Exercise requirements: Every record must appear in your copy exactly as written, with no pictures.

*** Opening Records for the exercise ***

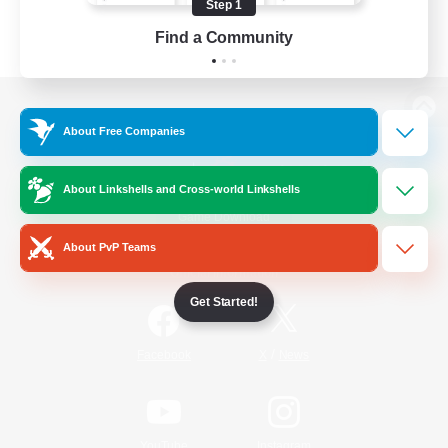
Step 1
Find a Community
View desktop version of the Lodestone
About Free Companies
About Linkshells and Cross-world Linkshells
Game Download
About PvP Teams
Official Information
Get Started!
/
Facebook
X
News
YouTube
Instagram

*** Closing Records for the exercise ***

Response area:
Step 1
Find a Community
View desktop version of the Lodestone
About Free Companies
About Linkshells and Cross-world Linkshells
Game Download
About PvP Teams
Official Information
Get Started!
/
Facebook
X
News
YouTube
Instagram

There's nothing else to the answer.